-- Entries shown follows --

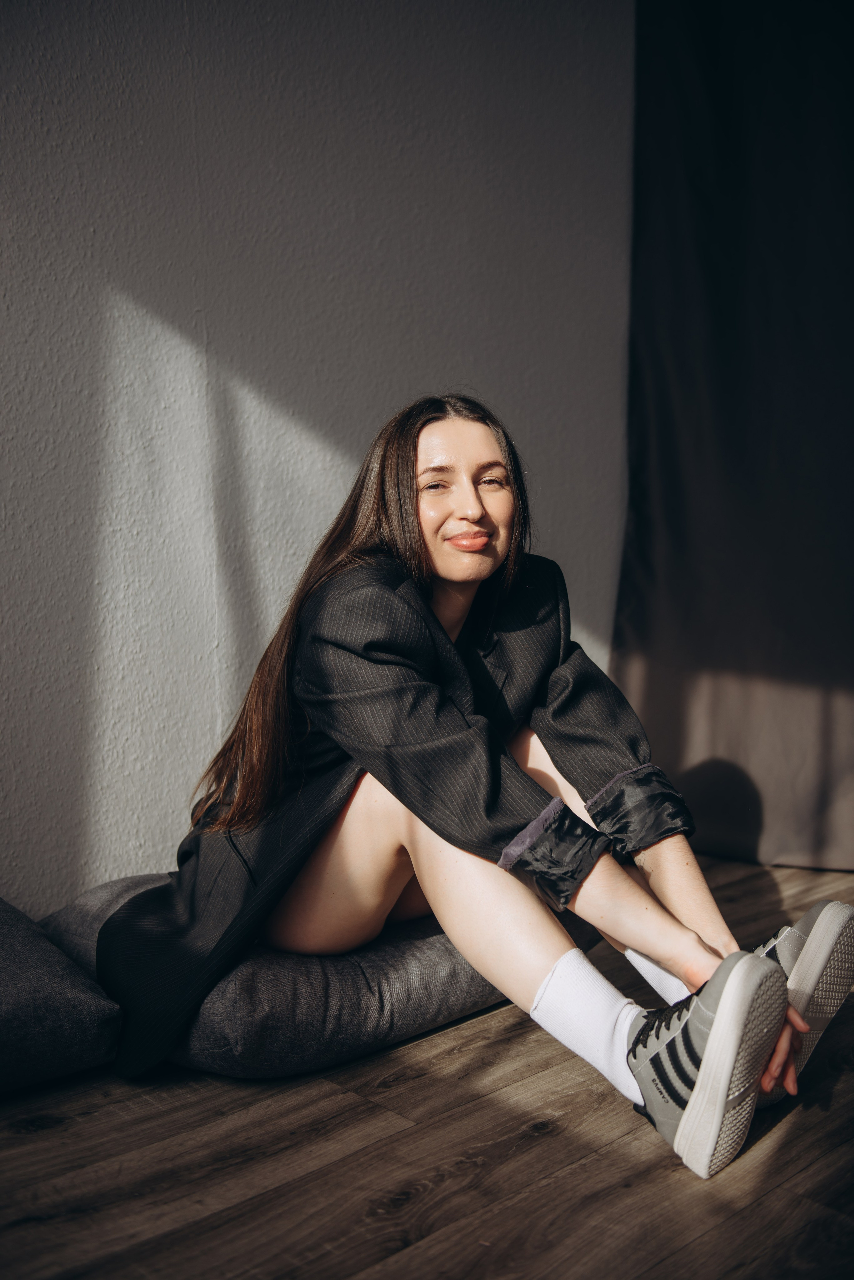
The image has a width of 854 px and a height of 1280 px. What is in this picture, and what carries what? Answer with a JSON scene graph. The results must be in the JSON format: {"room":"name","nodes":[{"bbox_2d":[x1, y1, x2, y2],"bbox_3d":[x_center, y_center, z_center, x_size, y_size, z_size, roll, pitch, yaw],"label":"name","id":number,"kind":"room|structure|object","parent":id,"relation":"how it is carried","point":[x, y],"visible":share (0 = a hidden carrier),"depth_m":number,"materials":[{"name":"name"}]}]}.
{"room":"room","nodes":[
{"label":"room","id":0,"kind":"room"},
{"bbox_2d":[0,0,640,905],"bbox_3d":[-0.703,-0.688,2.445,4.804,2.740,0.166,-5,6,-43],"label":"wall","id":1,"kind":"structure","parent":0,"point":[367,239],"depth_m":2.66,"materials":[{"name":"grey paint"}]},
{"bbox_2d":[613,0,853,870],"bbox_3d":[1.233,-0.760,2.879,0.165,2.740,1.947,-5,6,-43],"label":"curtain","id":2,"kind":"object","parent":1,"relation":"attached to","point":[758,417],"visible":0.92,"depth_m":3.29,"materials":[{"name":"fabric"}]},
{"bbox_2d":[0,849,853,1279],"bbox_3d":[0.459,0.792,0.930,5.506,0.105,4.256,-5,6,-43],"label":"floor","id":3,"kind":"structure","parent":0,"point":[477,1033],"depth_m":1.68,"materials":[{"name":"brown wood"}]},
{"bbox_2d":[0,898,123,1093],"bbox_3d":[-0.896,0.558,1.994,0.720,0.225,0.600,-5,6,-43],"label":"floor cushion","id":4,"kind":"object","parent":3,"relation":"on","point":[65,1030],"visible":0.98,"depth_m":1.91,"materials":[{"name":"grey fabric"}]},
{"bbox_2d":[43,872,597,1081],"bbox_3d":[-0.189,0.538,2.410,0.967,0.216,0.716,-5,6,-43],"label":"floor cushion","id":5,"kind":"object","parent":3,"relation":"on","point":[442,950],"visible":0.58,"depth_m":2.02,"materials":[{"name":"grey fabric"}]},
{"bbox_2d":[90,396,849,1187],"bbox_3d":[0.049,0.113,2.079,0.831,1.098,0.950,-5,6,-43],"label":"woman","id":6,"kind":"object","parent":5,"relation":"on","point":[449,574],"visible":0.88,"depth_m":1.94}
]}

-- Entries shown concluded --

| Assignment |
If a record holds a picture, leave that picture out; retype everything else exactly.

| The answer |
The image has a width of 854 px and a height of 1280 px. What is in this picture, and what carries what? Answer with a JSON scene graph. The results must be in the JSON format: {"room":"name","nodes":[{"bbox_2d":[x1, y1, x2, y2],"bbox_3d":[x_center, y_center, z_center, x_size, y_size, z_size, roll, pitch, yaw],"label":"name","id":number,"kind":"room|structure|object","parent":id,"relation":"how it is carried","point":[x, y],"visible":share (0 = a hidden carrier),"depth_m":number,"materials":[{"name":"name"}]}]}.
{"room":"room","nodes":[
{"label":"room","id":0,"kind":"room"},
{"bbox_2d":[0,0,640,905],"bbox_3d":[-0.703,-0.688,2.445,4.804,2.740,0.166,-5,6,-43],"label":"wall","id":1,"kind":"structure","parent":0,"point":[367,239],"depth_m":2.66,"materials":[{"name":"grey paint"}]},
{"bbox_2d":[613,0,853,870],"bbox_3d":[1.233,-0.760,2.879,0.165,2.740,1.947,-5,6,-43],"label":"curtain","id":2,"kind":"object","parent":1,"relation":"attached to","point":[758,417],"visible":0.92,"depth_m":3.29,"materials":[{"name":"fabric"}]},
{"bbox_2d":[0,849,853,1279],"bbox_3d":[0.459,0.792,0.930,5.506,0.105,4.256,-5,6,-43],"label":"floor","id":3,"kind":"structure","parent":0,"point":[477,1033],"depth_m":1.68,"materials":[{"name":"brown wood"}]},
{"bbox_2d":[0,898,123,1093],"bbox_3d":[-0.896,0.558,1.994,0.720,0.225,0.600,-5,6,-43],"label":"floor cushion","id":4,"kind":"object","parent":3,"relation":"on","point":[65,1030],"visible":0.98,"depth_m":1.91,"materials":[{"name":"grey fabric"}]},
{"bbox_2d":[43,872,597,1081],"bbox_3d":[-0.189,0.538,2.410,0.967,0.216,0.716,-5,6,-43],"label":"floor cushion","id":5,"kind":"object","parent":3,"relation":"on","point":[442,950],"visible":0.58,"depth_m":2.02,"materials":[{"name":"grey fabric"}]},
{"bbox_2d":[90,396,849,1187],"bbox_3d":[0.049,0.113,2.079,0.831,1.098,0.950,-5,6,-43],"label":"woman","id":6,"kind":"object","parent":5,"relation":"on","point":[449,574],"visible":0.88,"depth_m":1.94}
]}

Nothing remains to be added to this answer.